Les morts de Portbou sont allongés au dessus du sol. Ils sentent le vent frapper leur horizontalité. Ils sentent le soleil chauffer la verticalité du mur dans lesquelles les ouvertures forment des boyaux en forme de tombeau. Les morts sont encastrés, têtes ou pieds face à la mer, au soleil et au vent.




Le cimetière, perché sur la colline, au-dessus de la mer, ne permet pas les enterrements. On leur fabrique des cases de mémoire, des tombeaux comme des lits, un matériau de montage.







Les morts de Portbou sont au-dessus de nous, même quand ils sont oubliés, même quand à côté, un emplacement vide fait résonner l’absence. Le vent s’enroule, frappe les parois. Le mort entend le creux du temps qui passe. C’est son rêve. En silence il écoute l’écoulement placide de la mer, le petit tumulte qu’elle fait juste en dessous de leur cimetière. C’est leur petite gourmandise aux morts que ces vaguelettes qui cherchent l’étreinte, ces tourbillons d’écumes qui voudraient se hisser à l’emplacement des morts.

### Énoncé
Dans le texte sur les morts de Portbou, où se trouve le cimetière ? Répondez en une phrase, s'il vous plaît.

### Informations extraites
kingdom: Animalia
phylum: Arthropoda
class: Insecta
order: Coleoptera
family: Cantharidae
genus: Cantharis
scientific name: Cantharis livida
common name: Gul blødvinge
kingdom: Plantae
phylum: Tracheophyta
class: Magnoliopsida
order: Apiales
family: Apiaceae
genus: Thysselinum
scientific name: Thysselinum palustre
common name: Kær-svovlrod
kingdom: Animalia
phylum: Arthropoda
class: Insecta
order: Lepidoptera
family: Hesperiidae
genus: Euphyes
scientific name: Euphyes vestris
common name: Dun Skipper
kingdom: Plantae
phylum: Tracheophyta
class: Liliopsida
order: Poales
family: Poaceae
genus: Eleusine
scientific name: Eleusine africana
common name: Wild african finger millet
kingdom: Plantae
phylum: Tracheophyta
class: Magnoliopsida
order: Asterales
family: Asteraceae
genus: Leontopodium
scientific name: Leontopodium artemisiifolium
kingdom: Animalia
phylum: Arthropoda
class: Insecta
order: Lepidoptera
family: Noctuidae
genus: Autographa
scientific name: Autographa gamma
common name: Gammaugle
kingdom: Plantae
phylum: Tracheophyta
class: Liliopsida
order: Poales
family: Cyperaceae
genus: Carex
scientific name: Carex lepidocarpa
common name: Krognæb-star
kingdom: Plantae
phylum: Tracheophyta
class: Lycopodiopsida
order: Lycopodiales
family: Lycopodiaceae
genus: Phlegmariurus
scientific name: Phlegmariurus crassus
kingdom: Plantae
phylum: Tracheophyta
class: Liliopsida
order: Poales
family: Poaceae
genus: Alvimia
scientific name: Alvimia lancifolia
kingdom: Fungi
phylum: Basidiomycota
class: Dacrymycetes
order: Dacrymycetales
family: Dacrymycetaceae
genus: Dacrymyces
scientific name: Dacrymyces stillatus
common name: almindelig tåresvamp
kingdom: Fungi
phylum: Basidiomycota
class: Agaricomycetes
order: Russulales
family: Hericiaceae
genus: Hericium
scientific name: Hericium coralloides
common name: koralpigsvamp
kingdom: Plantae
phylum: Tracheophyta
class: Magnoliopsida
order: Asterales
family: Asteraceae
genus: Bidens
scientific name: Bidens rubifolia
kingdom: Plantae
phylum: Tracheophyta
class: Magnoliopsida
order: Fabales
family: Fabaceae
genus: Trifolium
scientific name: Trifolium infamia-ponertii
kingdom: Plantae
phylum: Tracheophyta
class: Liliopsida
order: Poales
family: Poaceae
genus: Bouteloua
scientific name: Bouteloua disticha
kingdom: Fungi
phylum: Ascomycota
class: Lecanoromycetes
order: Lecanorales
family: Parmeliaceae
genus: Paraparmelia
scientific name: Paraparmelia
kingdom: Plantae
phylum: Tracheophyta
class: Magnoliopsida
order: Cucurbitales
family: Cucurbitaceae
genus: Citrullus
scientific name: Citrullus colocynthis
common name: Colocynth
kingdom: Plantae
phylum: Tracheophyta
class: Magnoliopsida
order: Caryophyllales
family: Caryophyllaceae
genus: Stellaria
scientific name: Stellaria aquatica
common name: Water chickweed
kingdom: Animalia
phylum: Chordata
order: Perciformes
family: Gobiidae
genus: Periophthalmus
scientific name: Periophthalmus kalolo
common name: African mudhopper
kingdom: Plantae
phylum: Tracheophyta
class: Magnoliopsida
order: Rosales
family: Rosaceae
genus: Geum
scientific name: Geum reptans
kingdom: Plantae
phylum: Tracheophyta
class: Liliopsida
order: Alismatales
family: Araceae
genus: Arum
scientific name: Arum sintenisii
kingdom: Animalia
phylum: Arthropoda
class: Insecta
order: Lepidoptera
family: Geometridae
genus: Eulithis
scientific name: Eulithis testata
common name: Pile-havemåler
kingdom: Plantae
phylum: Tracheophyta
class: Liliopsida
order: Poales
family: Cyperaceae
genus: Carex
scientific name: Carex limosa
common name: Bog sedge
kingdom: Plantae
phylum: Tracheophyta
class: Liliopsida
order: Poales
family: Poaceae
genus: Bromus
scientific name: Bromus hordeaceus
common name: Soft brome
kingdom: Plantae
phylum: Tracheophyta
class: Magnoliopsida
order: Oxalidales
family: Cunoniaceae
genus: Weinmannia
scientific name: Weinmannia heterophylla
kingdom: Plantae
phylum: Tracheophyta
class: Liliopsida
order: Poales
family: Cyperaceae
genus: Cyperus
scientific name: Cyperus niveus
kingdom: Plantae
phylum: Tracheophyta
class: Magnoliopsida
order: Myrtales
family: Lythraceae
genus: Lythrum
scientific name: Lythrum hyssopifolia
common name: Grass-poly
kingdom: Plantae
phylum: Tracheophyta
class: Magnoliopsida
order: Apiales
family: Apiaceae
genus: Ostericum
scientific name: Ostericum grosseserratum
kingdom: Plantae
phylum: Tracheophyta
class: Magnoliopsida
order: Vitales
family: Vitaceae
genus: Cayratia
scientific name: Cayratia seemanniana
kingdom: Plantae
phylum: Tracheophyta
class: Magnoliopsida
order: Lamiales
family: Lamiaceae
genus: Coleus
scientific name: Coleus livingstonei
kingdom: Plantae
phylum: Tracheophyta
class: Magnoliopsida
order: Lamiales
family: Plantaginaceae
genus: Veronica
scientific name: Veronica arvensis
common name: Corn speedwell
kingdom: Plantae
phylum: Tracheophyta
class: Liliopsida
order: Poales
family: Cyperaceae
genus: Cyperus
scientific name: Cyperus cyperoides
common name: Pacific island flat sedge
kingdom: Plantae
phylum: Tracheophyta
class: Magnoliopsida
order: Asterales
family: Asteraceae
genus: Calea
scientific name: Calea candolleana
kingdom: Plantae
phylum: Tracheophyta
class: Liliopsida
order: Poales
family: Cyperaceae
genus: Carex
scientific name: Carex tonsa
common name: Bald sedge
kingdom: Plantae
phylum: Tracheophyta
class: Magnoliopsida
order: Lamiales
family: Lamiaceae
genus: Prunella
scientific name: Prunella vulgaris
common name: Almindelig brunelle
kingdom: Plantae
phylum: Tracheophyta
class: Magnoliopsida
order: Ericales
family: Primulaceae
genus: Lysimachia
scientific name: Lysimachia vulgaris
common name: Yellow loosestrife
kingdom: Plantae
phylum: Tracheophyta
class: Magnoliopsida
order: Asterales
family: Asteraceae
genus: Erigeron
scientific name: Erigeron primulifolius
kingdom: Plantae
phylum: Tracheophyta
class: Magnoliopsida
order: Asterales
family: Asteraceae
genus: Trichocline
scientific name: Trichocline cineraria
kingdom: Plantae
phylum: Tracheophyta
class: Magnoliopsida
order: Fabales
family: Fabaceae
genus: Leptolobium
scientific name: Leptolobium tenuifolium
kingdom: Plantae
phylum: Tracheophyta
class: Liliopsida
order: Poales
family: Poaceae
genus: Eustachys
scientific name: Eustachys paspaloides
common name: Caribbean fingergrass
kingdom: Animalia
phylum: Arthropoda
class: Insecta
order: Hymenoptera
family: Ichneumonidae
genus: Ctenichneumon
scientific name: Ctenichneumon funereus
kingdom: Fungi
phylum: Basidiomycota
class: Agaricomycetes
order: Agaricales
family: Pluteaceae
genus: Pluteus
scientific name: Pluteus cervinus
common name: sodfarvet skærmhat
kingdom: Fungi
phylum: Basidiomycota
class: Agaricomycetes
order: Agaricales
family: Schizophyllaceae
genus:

### Réponse ci-dessous
Le cimetière est perché sur la colline, au-dessus de la mer.